On complex scenarios, you need to consider existing solutions the customer already has, the integration between all the solution components, for example, how to collect the tracing, metrics, logs, alerts and correlate all the data for better visualization.
One important thing is to cover all business-critical components of the customer and have a full stack coverage to allow the solution to contribute on aspects such as root cause analysis, postmortems, improve MTTR, MTTD, reducing the operational costs on the same time we improve the application availability.
It is also important to define the conceptual model, such as Golden Signals, so you can design your solution to collect all those signals to provide a real Observability solution.
Another important aspect is to be aware of some OpenSource projects on this area, for example the OpenTelemetry that can help the teams to create tool agnostic solutions.
3 — Balance the needs with the budget to have the final solution
On this phase we need to balance all the customer requirement and the tools available to provide us some ways to deliver the customer needs.
We have a lot of OpenSource solutions to provide Application Performance Management (APM), Synthetic monitoring, Real User Monitoring, Infrastructure monitoring, Logging monitoring and so on.

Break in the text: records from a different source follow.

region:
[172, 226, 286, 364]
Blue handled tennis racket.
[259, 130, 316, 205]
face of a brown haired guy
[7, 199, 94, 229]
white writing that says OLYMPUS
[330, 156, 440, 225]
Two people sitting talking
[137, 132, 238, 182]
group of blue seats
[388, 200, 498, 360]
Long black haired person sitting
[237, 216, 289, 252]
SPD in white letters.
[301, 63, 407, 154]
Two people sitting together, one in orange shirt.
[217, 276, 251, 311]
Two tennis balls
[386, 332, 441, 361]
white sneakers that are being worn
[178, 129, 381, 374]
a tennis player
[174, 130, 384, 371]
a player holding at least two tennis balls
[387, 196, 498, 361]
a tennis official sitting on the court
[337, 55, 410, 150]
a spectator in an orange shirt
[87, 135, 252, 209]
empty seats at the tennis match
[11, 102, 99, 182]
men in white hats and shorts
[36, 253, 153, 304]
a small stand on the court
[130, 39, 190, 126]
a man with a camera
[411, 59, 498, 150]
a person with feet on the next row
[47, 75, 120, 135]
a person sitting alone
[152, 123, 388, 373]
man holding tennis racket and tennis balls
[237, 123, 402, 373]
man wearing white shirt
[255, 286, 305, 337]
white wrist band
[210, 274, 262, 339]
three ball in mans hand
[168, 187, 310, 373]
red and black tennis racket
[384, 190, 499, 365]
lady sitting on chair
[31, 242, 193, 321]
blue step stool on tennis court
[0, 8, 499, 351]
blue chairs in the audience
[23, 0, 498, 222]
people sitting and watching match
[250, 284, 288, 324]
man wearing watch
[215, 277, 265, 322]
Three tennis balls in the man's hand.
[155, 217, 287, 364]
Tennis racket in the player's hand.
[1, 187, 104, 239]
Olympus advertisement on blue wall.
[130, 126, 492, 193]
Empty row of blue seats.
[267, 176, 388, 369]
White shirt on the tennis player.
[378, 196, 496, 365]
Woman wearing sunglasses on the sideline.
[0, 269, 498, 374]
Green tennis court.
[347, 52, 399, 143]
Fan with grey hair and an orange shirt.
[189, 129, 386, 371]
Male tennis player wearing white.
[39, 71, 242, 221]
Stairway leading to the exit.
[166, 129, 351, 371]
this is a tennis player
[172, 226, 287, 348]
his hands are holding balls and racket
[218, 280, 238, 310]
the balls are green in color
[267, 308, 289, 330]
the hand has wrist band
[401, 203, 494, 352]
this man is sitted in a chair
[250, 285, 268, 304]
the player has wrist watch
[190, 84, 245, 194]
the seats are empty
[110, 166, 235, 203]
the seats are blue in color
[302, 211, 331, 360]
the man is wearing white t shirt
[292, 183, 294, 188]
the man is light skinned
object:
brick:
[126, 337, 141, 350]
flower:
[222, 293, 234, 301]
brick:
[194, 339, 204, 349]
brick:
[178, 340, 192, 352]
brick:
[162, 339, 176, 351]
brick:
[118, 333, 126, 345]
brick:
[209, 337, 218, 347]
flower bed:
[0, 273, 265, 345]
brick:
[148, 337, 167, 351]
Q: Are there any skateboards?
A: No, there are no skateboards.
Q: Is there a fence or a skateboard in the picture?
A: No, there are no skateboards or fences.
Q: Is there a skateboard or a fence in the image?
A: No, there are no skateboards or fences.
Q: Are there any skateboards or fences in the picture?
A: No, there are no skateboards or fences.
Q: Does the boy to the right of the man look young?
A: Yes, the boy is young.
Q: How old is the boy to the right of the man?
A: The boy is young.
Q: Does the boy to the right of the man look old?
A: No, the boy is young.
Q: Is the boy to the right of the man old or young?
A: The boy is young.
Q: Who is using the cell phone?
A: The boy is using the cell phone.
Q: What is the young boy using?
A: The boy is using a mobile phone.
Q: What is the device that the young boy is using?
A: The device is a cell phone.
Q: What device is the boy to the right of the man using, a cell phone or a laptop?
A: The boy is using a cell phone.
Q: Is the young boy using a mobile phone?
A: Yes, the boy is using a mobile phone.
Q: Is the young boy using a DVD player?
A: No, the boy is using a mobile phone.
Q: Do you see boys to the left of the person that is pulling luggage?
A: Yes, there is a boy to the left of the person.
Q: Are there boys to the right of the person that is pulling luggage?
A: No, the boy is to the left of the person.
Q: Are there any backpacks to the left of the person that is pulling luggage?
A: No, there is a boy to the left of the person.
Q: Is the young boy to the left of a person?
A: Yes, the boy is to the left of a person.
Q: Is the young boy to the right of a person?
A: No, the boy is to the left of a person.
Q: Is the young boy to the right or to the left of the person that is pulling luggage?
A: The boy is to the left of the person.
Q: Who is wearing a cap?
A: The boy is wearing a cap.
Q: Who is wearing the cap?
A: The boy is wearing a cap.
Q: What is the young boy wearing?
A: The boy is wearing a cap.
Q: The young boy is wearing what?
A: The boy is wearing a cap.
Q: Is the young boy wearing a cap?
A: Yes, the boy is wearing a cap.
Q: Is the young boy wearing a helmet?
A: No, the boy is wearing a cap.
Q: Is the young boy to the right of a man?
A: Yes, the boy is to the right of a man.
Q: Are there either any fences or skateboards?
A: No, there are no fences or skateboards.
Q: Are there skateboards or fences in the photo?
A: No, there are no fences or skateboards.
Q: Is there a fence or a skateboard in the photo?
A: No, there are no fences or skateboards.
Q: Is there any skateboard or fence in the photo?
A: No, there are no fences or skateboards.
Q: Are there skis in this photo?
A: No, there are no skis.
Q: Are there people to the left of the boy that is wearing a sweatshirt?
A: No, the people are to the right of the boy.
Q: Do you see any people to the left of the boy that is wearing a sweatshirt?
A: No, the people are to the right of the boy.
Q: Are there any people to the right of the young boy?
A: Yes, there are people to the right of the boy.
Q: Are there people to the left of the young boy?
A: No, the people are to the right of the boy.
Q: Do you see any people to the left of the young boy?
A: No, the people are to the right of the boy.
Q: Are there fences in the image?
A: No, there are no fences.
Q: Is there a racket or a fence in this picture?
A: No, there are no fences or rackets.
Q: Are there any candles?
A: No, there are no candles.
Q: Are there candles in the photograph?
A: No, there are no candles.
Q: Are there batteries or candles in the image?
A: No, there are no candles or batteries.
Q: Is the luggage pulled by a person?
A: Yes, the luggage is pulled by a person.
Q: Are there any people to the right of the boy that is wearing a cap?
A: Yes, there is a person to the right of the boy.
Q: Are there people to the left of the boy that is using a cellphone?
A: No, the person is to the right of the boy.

But we always need to keep in mind that some commercial tools can provide multiple different functions that can save time to implement and also to operate the solutions. We have tools that can instrument the applications automatically, create infrastructure mapping with topologies, that can reduce operational costs and bring some benefits that can cover the costs of licenses you want to save on this phase.
So, invest your time on Proof of Concepts (PoC) to evaluate multiple different tools and solutions.
Another good option if the cost is really impacting the design, is to consider implementing both OpenSource and commercial tools and prioritize the use of commercial solutions for the most critical apps or to cover requirements where the OpenSource solutions cannot cover.
4 — Promote a very exciting Observability Journey
One of the most important things to have a successful Observability strategy is to have the IT teams really engaged and collaborating with solution implementation.
Each application has many particularities, some of them are based on a front end and the most important thing is to have frontend observable, other applications only have backend, but the performance can impact other frontend applications, we can have applications with multiple components where the performance of one component will not impact the overall application performance.
So, if we don’t have the application teams really engaged on the project, we will never be able to implement a very good Observability solution. They are the ones that know the application components in detail, pain points, points of failure. This knowledge is very important to plan and implement the most appropriate monitoring solution
So, it is really important to provide them a very good explanation about the benefits of the project showing the areas that can be improved and provide then training sessions, create very good documentation, create some videos to explain the strategy and the concept.
Another important thing on this topic is to promote showcases, where the teams that implemented the model can show the benefits they had, it will promote the solution to other teams that have similar problems.
5 — Continuous Maturity improvement
At the end, you need to promote a culture to improve the Observability continuously using Site Reliability Engineer Principles, evaluating possibility to improve all Observability areas always considering the business requirements as the most important factor.
Promote the maturity always avoiding the teams to use the Observability solutions only as monitoring solutions with reactive solution and covering component monitoring and not full stack monitoring.